Robert Stephens se acercó al ventanal que daba a la bahía Narragansett. Era un hombre corpulento y atlético, como su hijo. A los sesenta y ocho años, tenía el pelo, otrora rubio oscuro, completamente blanco.
Las aguas de la bahía estaban tranquilas, casi tan serenas como las de un lago. La hierba del jardín del fondo, una colina suave que acababa en el agua, empezaba a perder su verde aterciopelado.
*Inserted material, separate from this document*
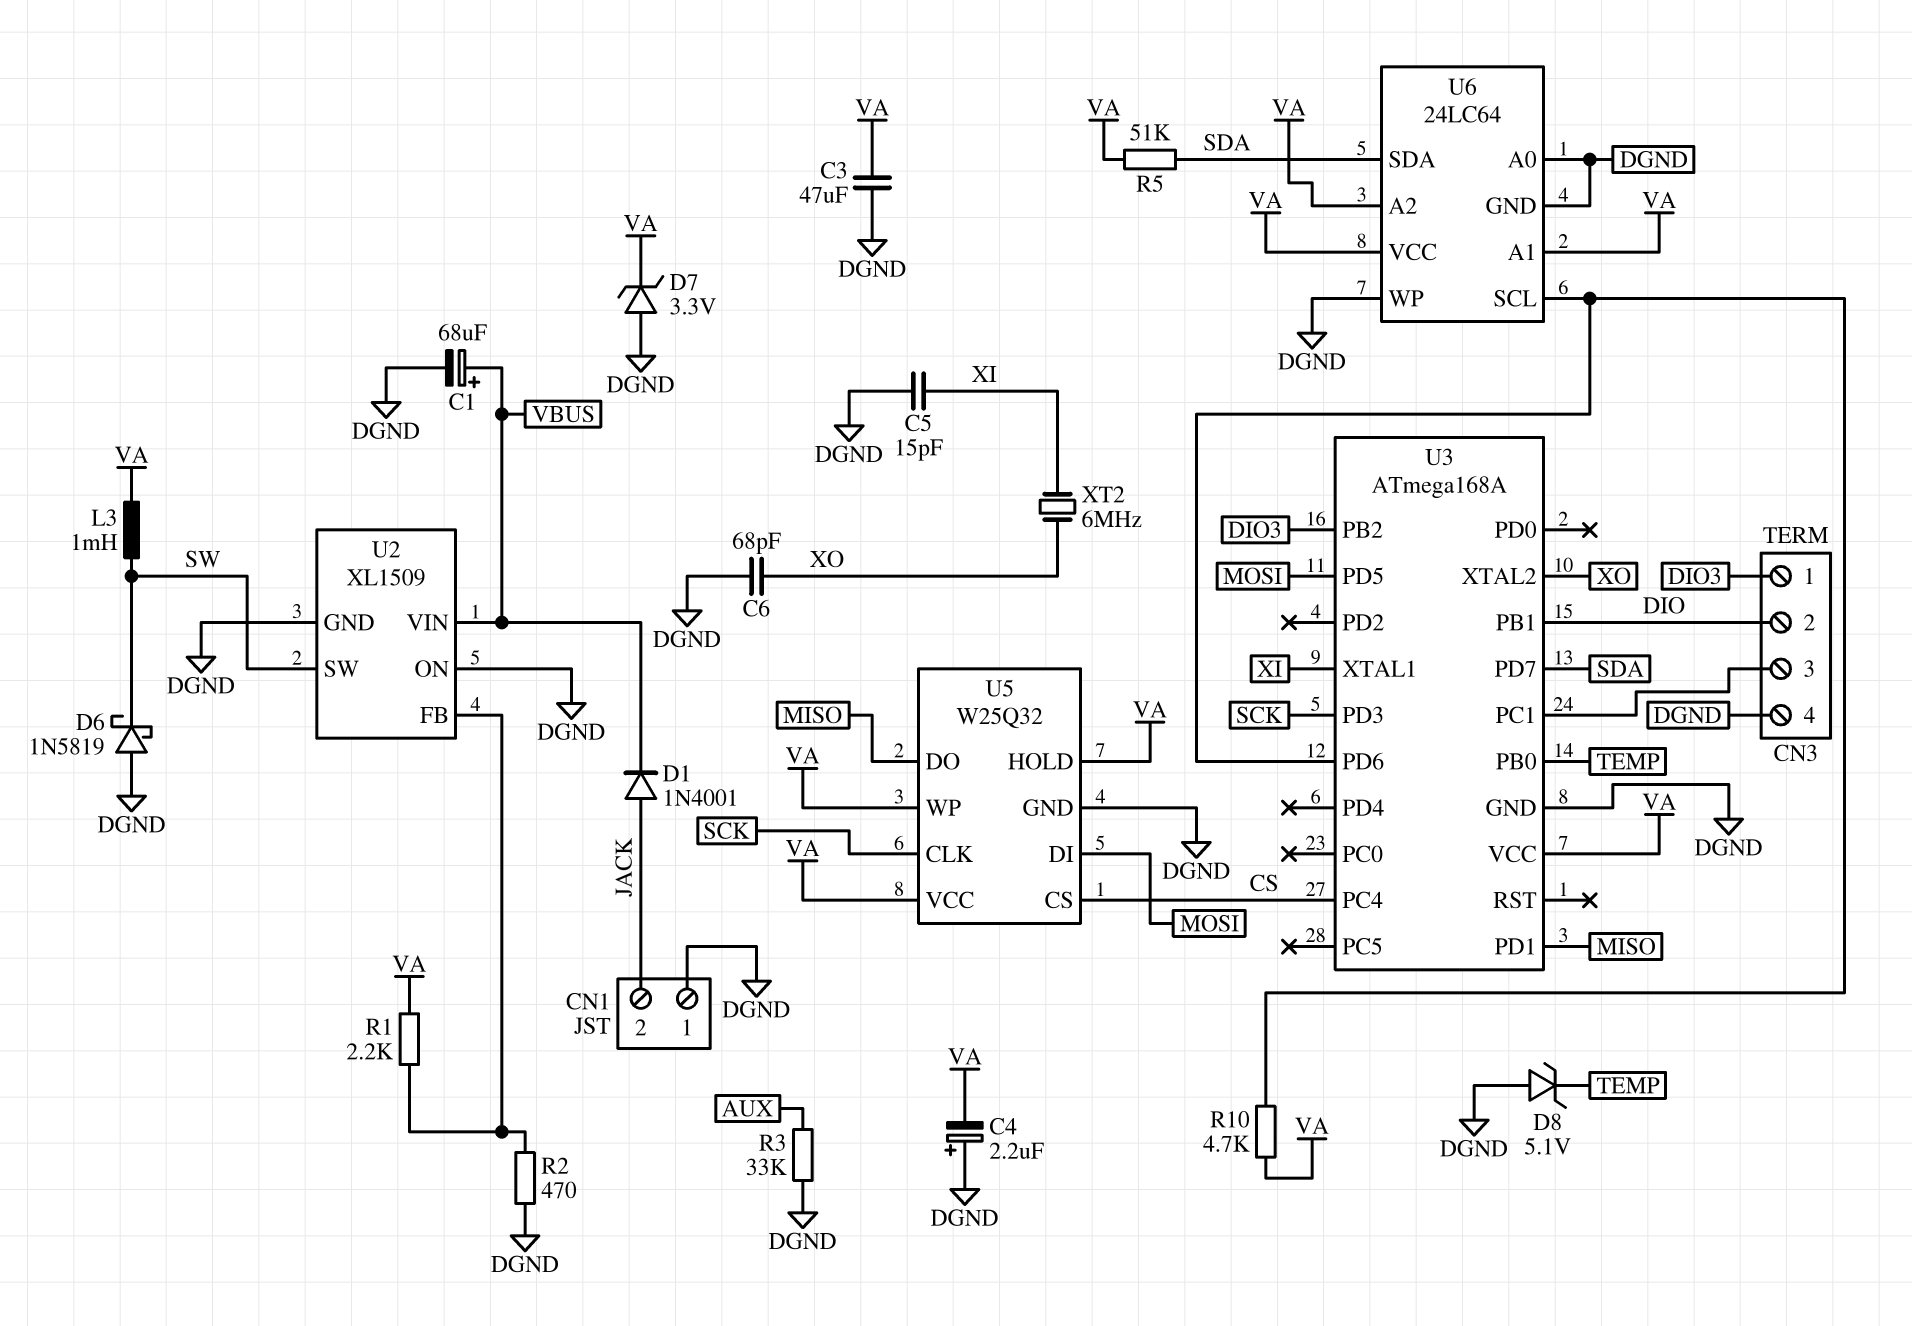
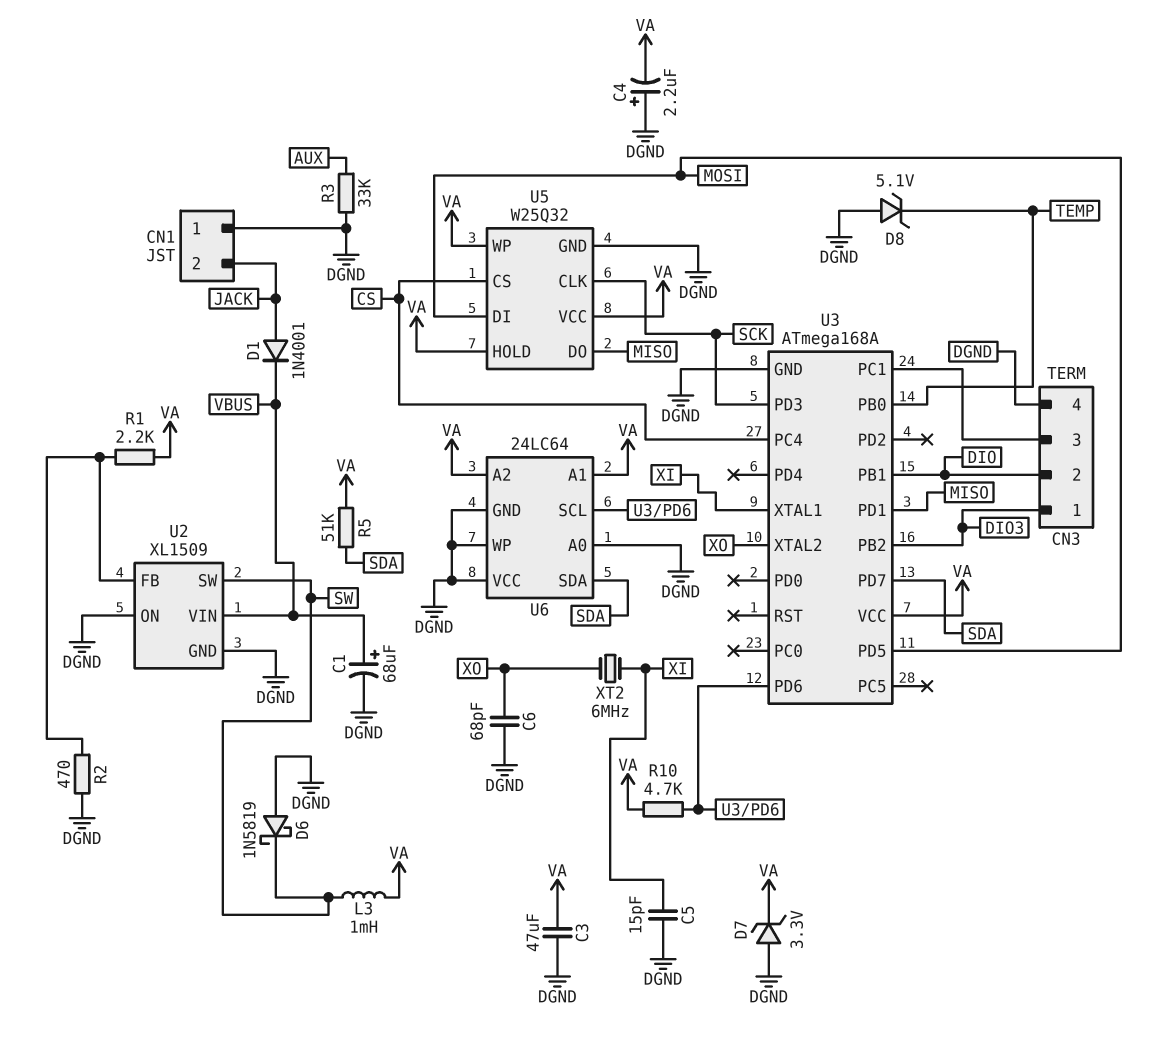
U6 pin VCC: VA -> DGND

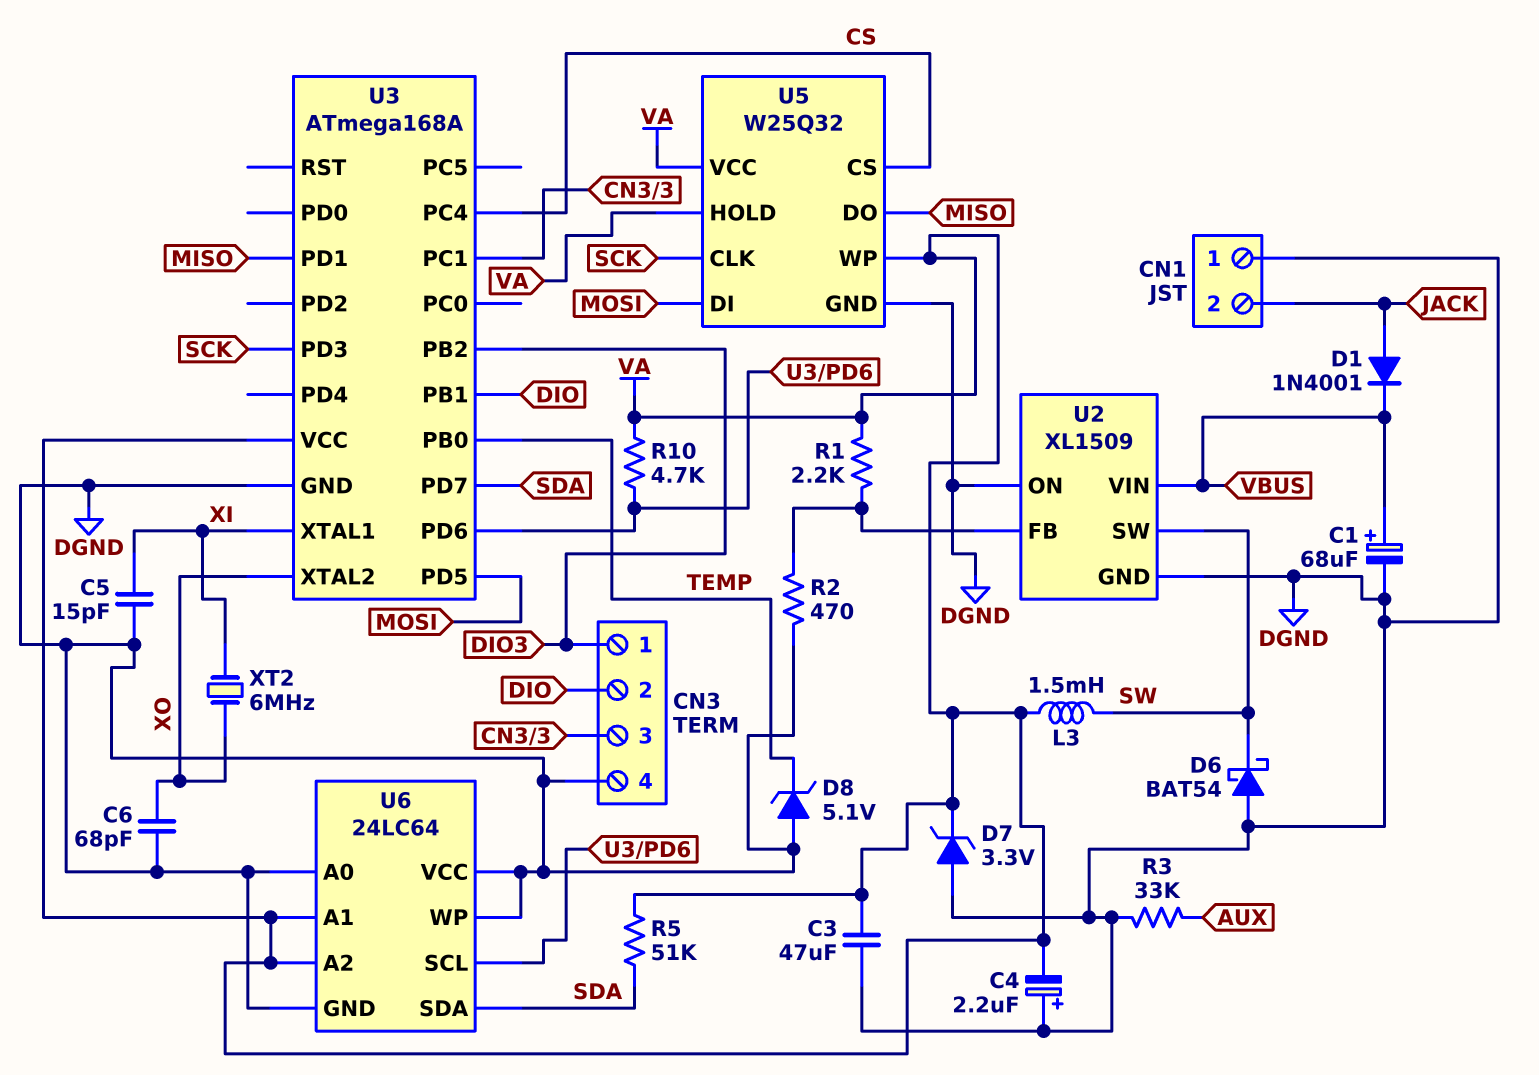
D6: schottky 1N5819 (A DGND, K SW) -> schottky BAT54 (A DGND, K SW)
L3: 1mH (SW, VA) -> 1.5mH (SW, VA)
Las copas de los arces ya exhibían hojas anaranjadas, cobrizas y burdeos.
—Qué maravilla, qué tranquilidad —dijo sacudiendo la cabeza—. Es increíble que a diez kilómetros de aquí hayan asesinado a una mujer en su propia casa.
Se volvió y miró a su mujer; seguía tan guapa como siempre, con el cabello plateado recogido en un moño y el cutis delicado y suave.
—Dolores —dijo con repentina severidad—, quiero que dejes la alarma encendida cada vez que yo salga.
—Te preocupas demasiado —respondió su mujer con una sonrisa.
En realidad no quería que su marido notara cuánto la había impresionado ese asesinato, ni que se enterara de que al leer la noticia en los periódicos había ido a comprobar las puertas y ninguna estaba cerrada con llave.